* **Stated exercise**:
Rewrite the stretch from the line containing "common name: Four-leaved all-seed" through the last line, substituting "division" for "phylum" and keeping everything else the same. Leave the pictures out.

* **Records to process**:

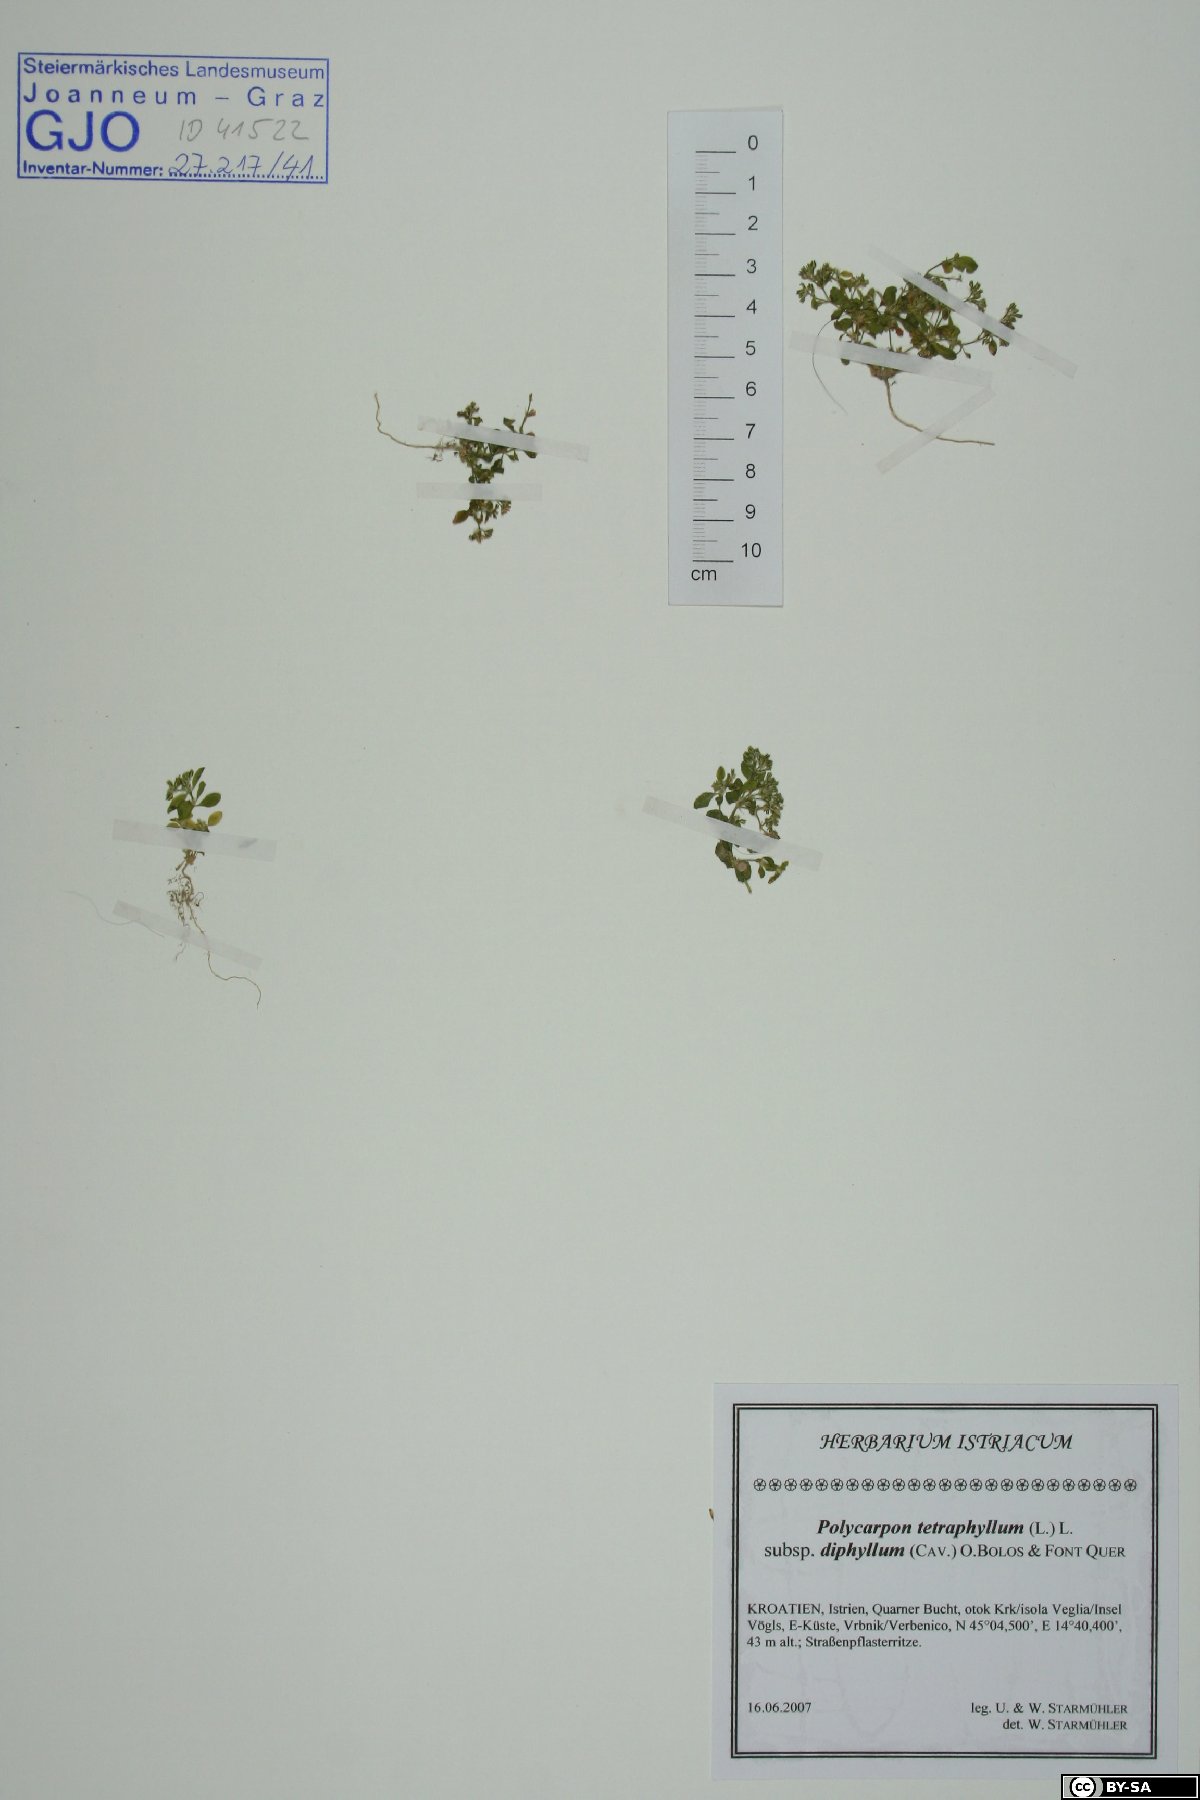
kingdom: Plantae
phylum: Tracheophyta
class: Magnoliopsida
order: Caryophyllales
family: Caryophyllaceae
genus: Polycarpon
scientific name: Polycarpon tetraphyllum
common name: Four-leaved all-seed
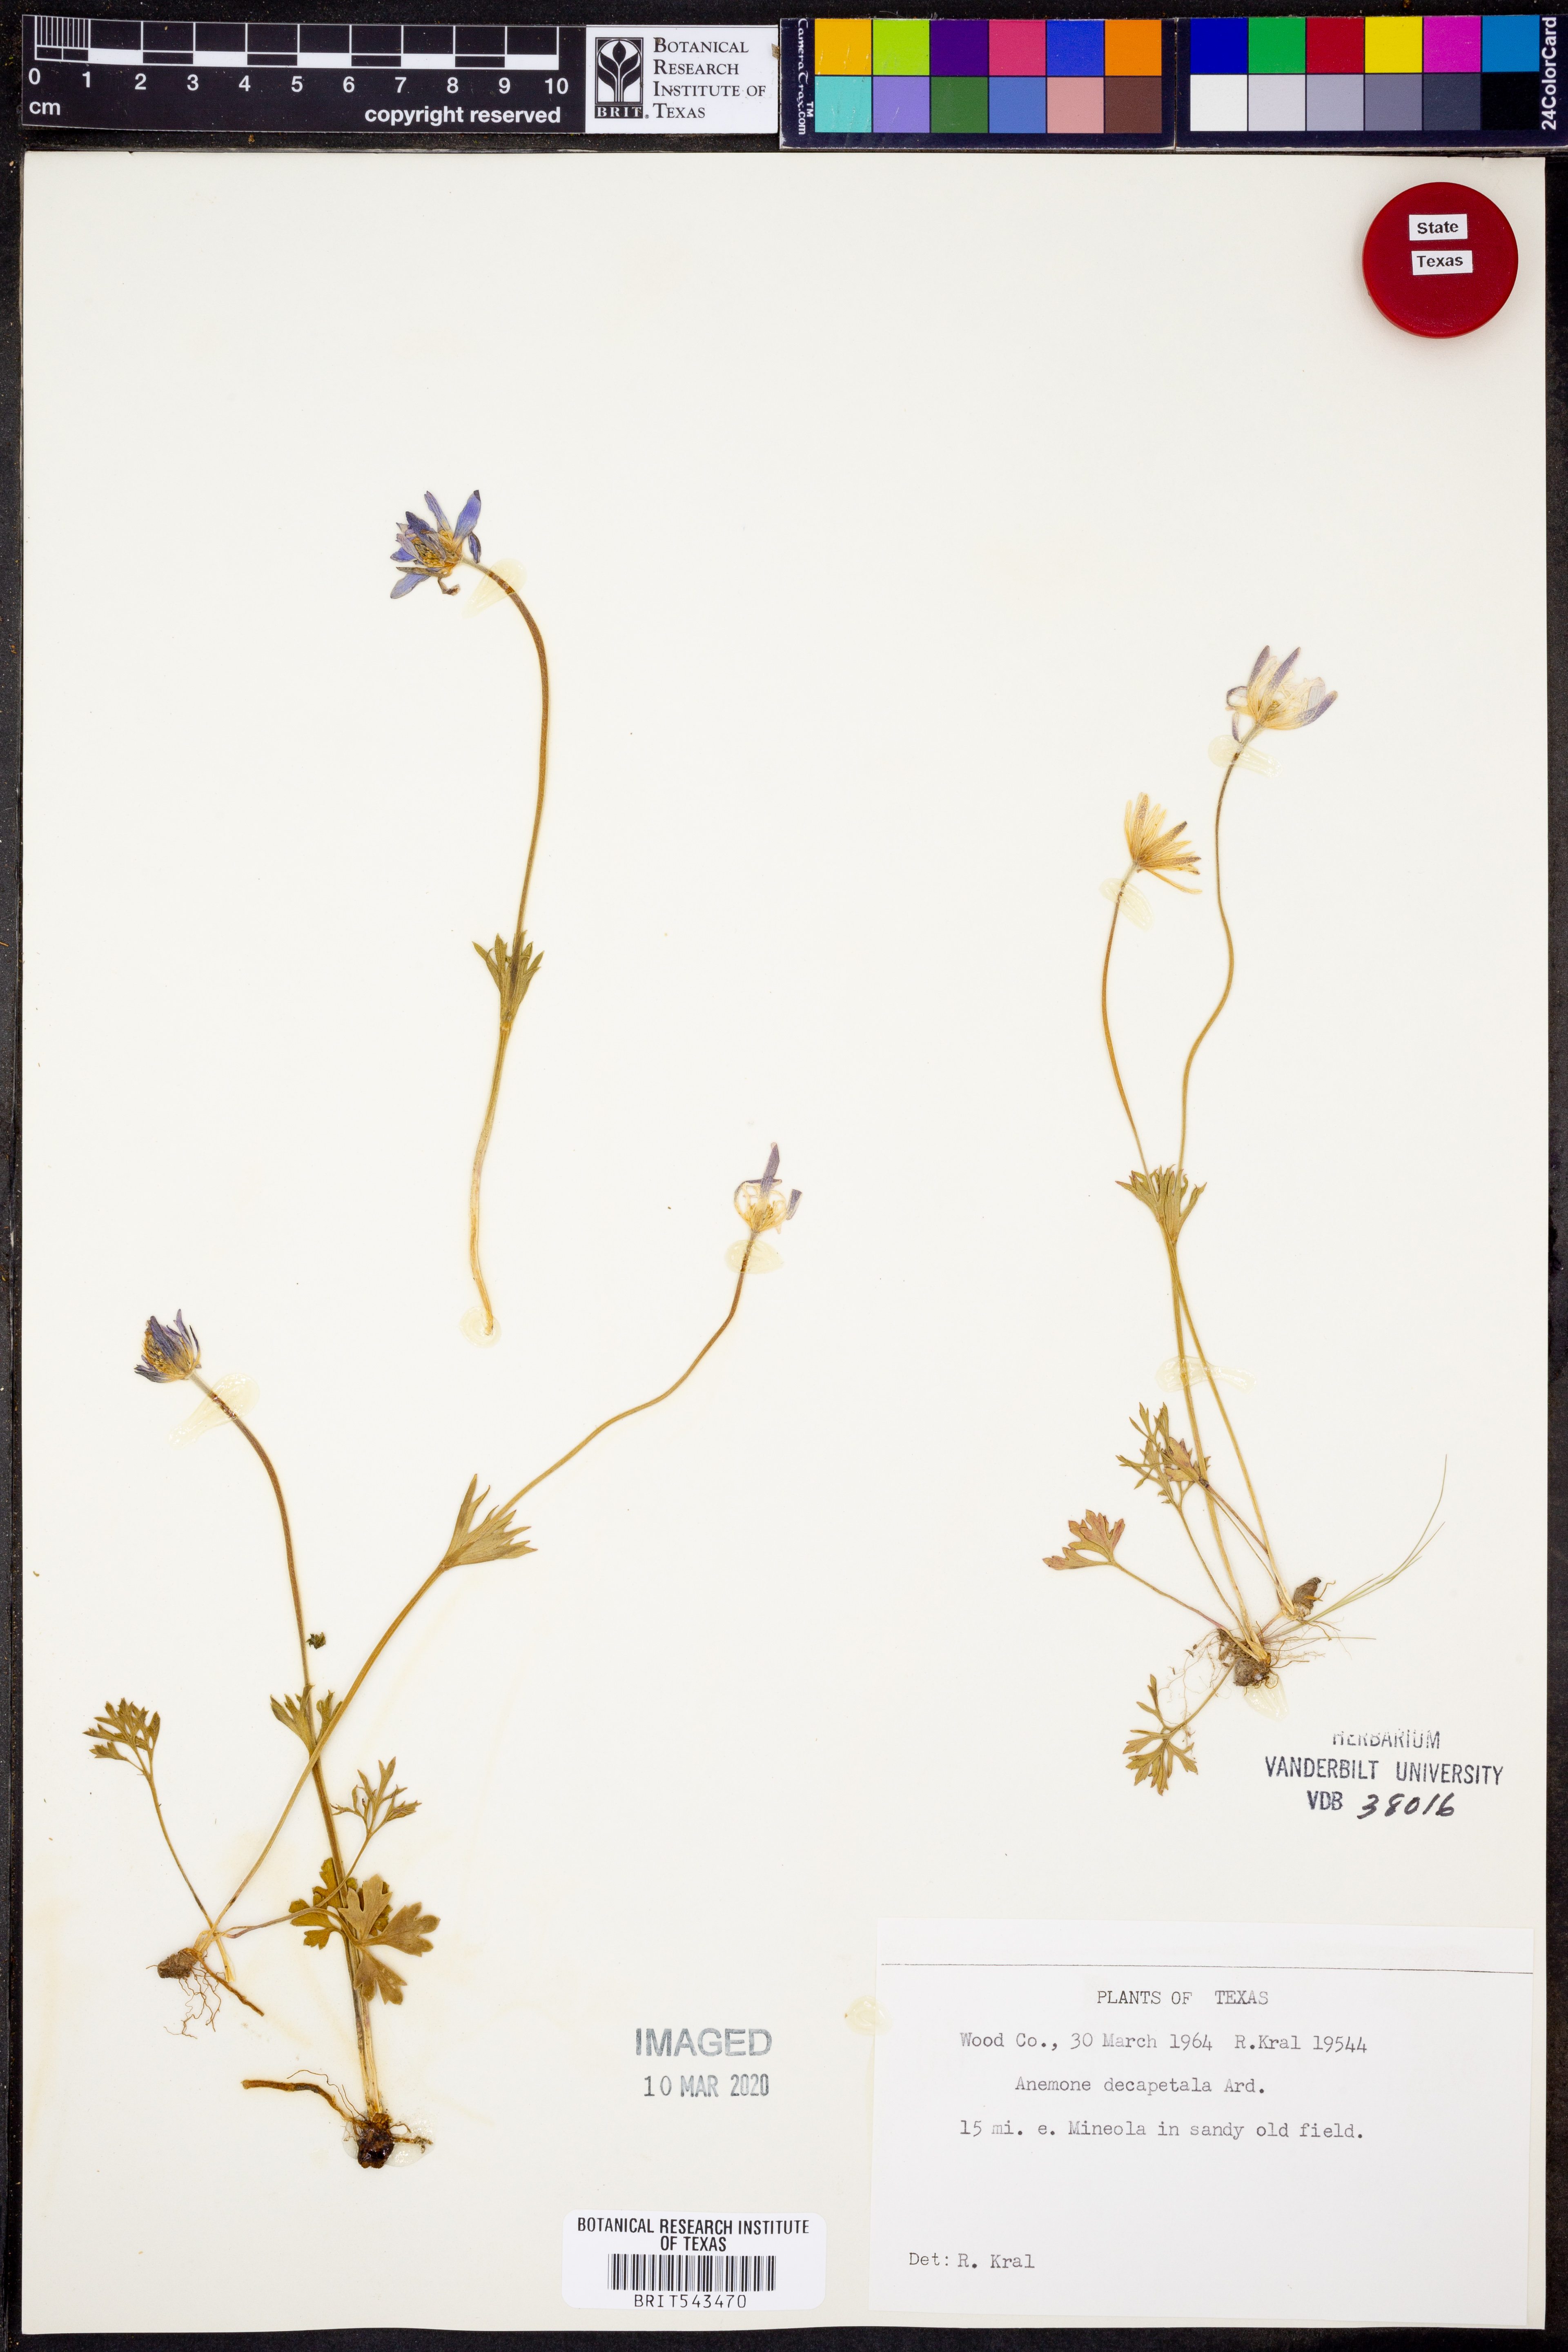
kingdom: Plantae
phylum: Tracheophyta
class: Magnoliopsida
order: Ranunculales
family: Ranunculaceae
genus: Anemone
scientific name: Anemone decapetala
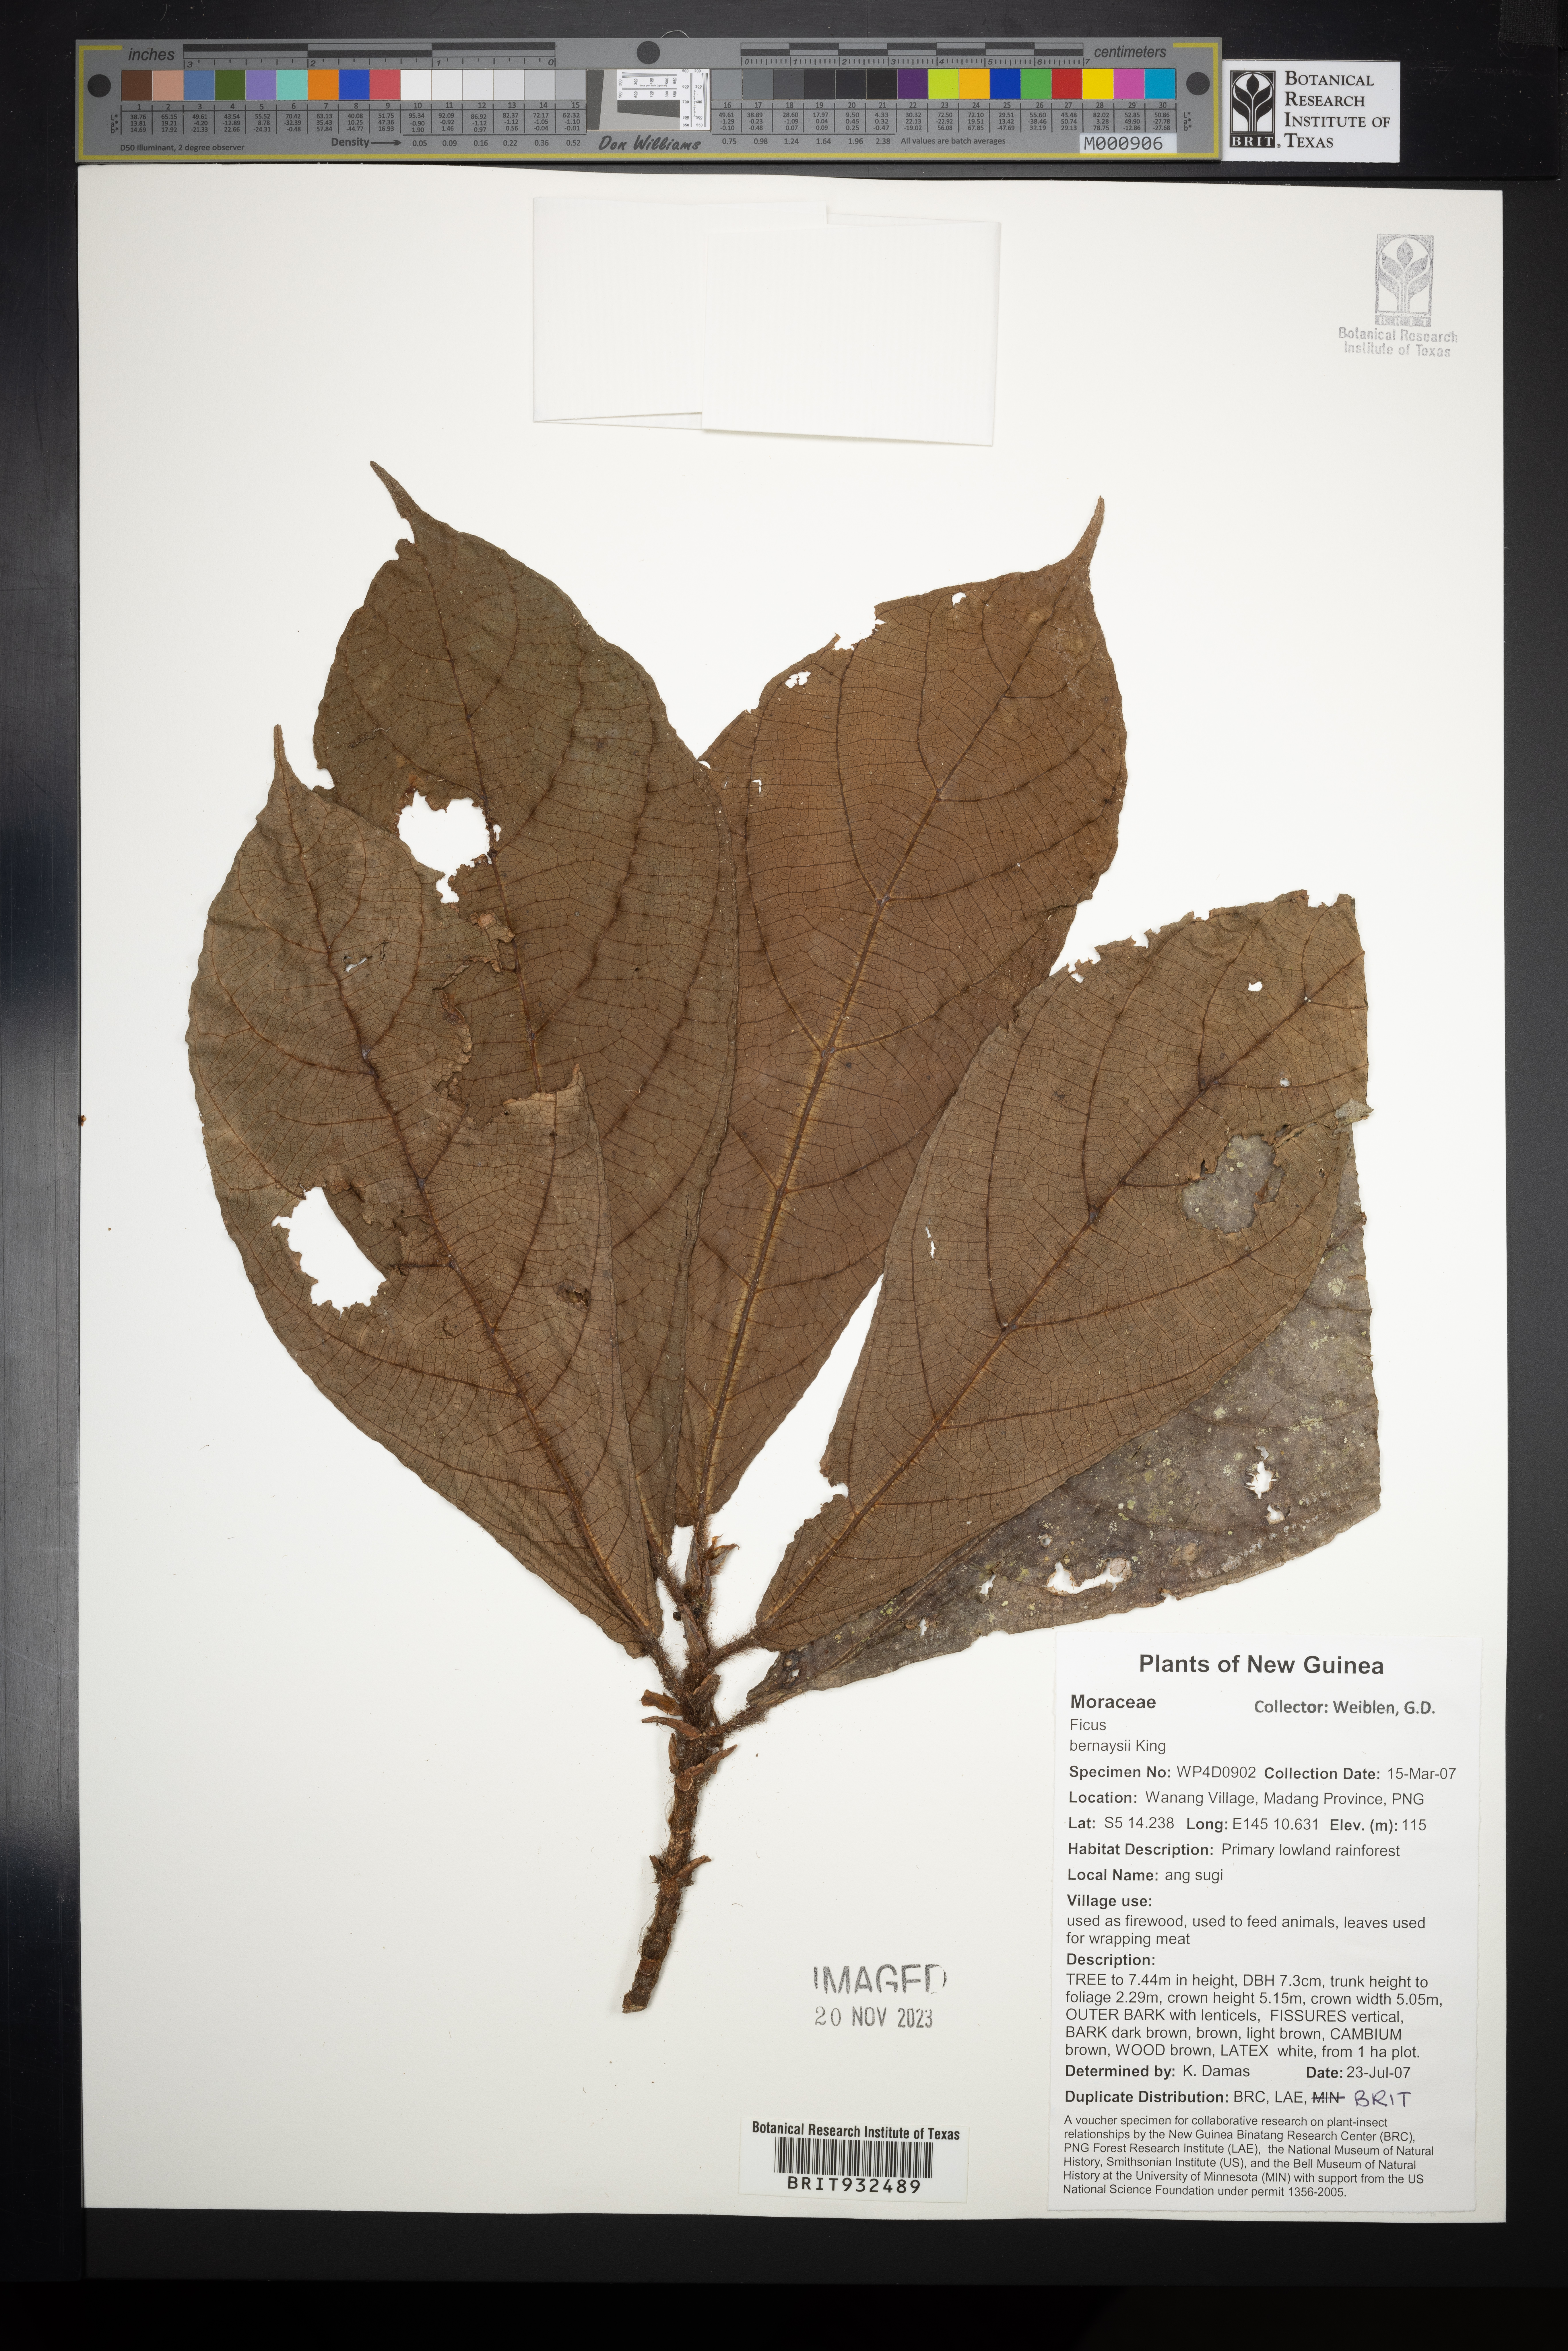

* **Task result**:
common name: Four-leaved all-seed
kingdom: Plantae
division: Tracheophyta
class: Magnoliopsida
order: Ranunculales
family: Ranunculaceae
genus: Anemone
scientific name: Anemone decapetala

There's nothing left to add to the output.